Curiosamente, los restos de este conflicto pueden encontrarse en la diáspora armenia en España. Esta puede ser una de las razones por las que a menudo se escuchan resonancias de apellidos armenios en países ibéricos, ignoradas por aquellos que prefieren no escudriñar en estas conexiones históricas. Aquí te presentamos los detalles que todos deberían conocer sobre este asunto con más atención y mucho menos desprecio.

Primero y más importante, la ofensiva inicial española fue sorprendentemente agresiva, con avances militares bien estructurados que pillaron desprevenidos a todos, siquiera pensaban que España podría tener interés en un remoto rincón de Europa. La política de dominación portuguesa dio pie a que España buscara consolidar su influencia en todas las áreas posibles para no quedar detrás en la carrera de expansión colonial. Este movimiento resonó fuerte en el resto del continente europeo, con miradas mudas de aprobación y condena al mismo tiempo, una muestra más de que el doble discurso ya existía en la política internacional antes del siglo XXI.

Una de las estrategias favoritas de los países coloniales, y aquí España no fue la excepción, fue la de imponer estructuras administrativas consulares con la intención de mantener una 'tranquilidad forzosa', útil para que se sienta la sensación de que la gobernancia externa es legítima, una ironía mordaz al hablar de libertad. Los armenios en cambio, que siempre han sabido defenderse de mayores potencias, se agruparon tanto de manera física como cultural para protegerse de esta embestida y tratar de obtener apoyo de otras naciones europeas que miraban con recelo la ambición dominadora de España.

Así, las batallas no solo fueron territoriales. El campo cultural también fue un escenario de guerra y resistencia. Se dice que los libros y tratados armenios sobre historia y cultura eran considerados símbolos de resistencia. Las autoridades coloniales buscaban derogarlos, pero la sociedad civil armenia rehusaba rendirse a este tipo de censura. Las iglesias se convirtieron en los bastiones de la identidad armenia, resguardando no solo a personas sino a toda una cultura que se negaba a desaparecer bajo una nueva ola imperialista.

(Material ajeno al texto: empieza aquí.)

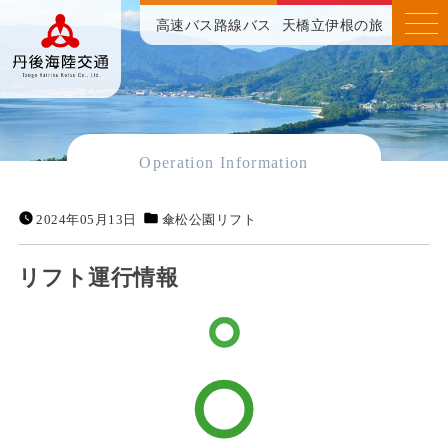
高速バス
路線バス
天橋立伊根の旅
Operation Information
2024年05月13日
傘松公園リフト
リフト運行情報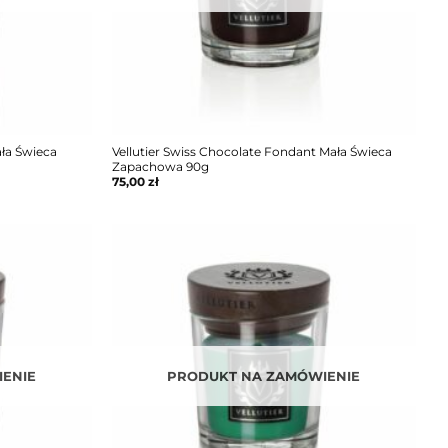
ała Świeca
Vellutier Swiss Chocolate Fondant Mała Świeca
Zapachowa 90g
75,00
zł
ENIE
PRODUKT NA ZAMÓWIENIE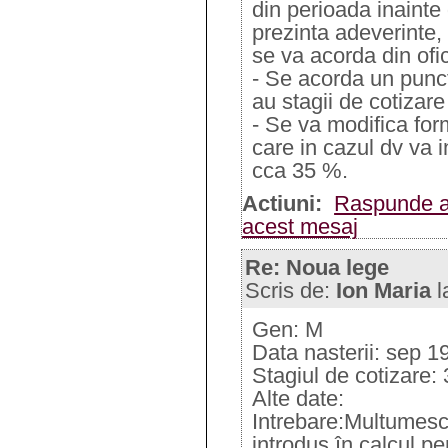
din perioada inainte 
prezinta adeverinte, 
se va acorda din ofi
- Se acorda un punct
au stagii de cotizar
- Se va modifica form
care in cazul dv va 
cca 35 %.
Actiuni:
Raspunde a
acest mesaj
Re: Noua lege
Scris de:
Ion Maria
l
Gen: M
Data nasterii: sep 1
Stagiul de cotizare:
Alte date:
Intrebare:Multumesc
introdus în calcul pe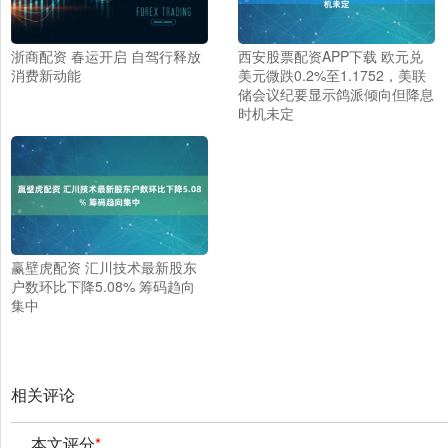
浙商配资 春运开启 自驾行释放
西安股票配资APP下载 欧元兑
消费新动能
美元微跌0.2%至1.1752，美联
储会议纪要显示鸽派倾向但降息
时机未定
赢壁虎配资 汇川技术最新股东
户数环比下降5.08% 筹码趋向
集中
相关评论
本文评分
*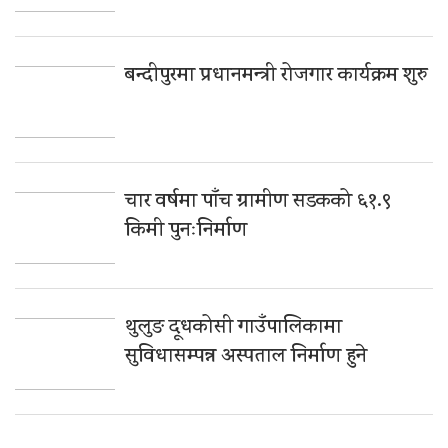
बन्दीपुरमा प्रधानमन्त्री रोजगार कार्यक्रम शुरु
चार वर्षमा पाँच ग्रामीण सडकको ६१.९
किमी पुनःनिर्माण
थुलुङ दूधकोसी गाउँपालिकामा
सुविधासम्पन्न अस्पताल निर्माण हुने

No podemos dejar fuera el papel clave de los compradores de armas que siempre ven en estas disputas una forma de hacer crecer sus dependencias económicas. Los productores de muni cié de entonces no habrían podido imaginar la longevidad de los efectos económicos de sus acciones, pero seguro pudieron observar, con calculada neutralidad, cómo el conflicto enriqueció a unos cuantos mientras un pueblo luchaba por no ser desplazado.

Es crucial reconocer que este conflicto, pese a lo recóndito de su resonancia actual, dejó una marca en las relaciones internacionales contemporáneas. Las alianzas de hoy son ecos de un pasado donde los intereses económicos y territoriales escribían el guion político. Es posible que aprendamos del caso armenio, al darnos cuenta de cuán lejos están las narrativas sencillas de la complejidad real del dominio colonial.

Terminemos con un destello de realidad: cada conflicto tiene una historia que merece atención. La Guerra Ibero-Armenia es una de esas historias que molestará a las ideologías contemporaneas que prefieren pintar un mundo en blanco y negro, porque nos recuerda que las opresiones pasadas seguirán clamando su lugar en la historia más allá de cualquier intento de ocultar sus ecos.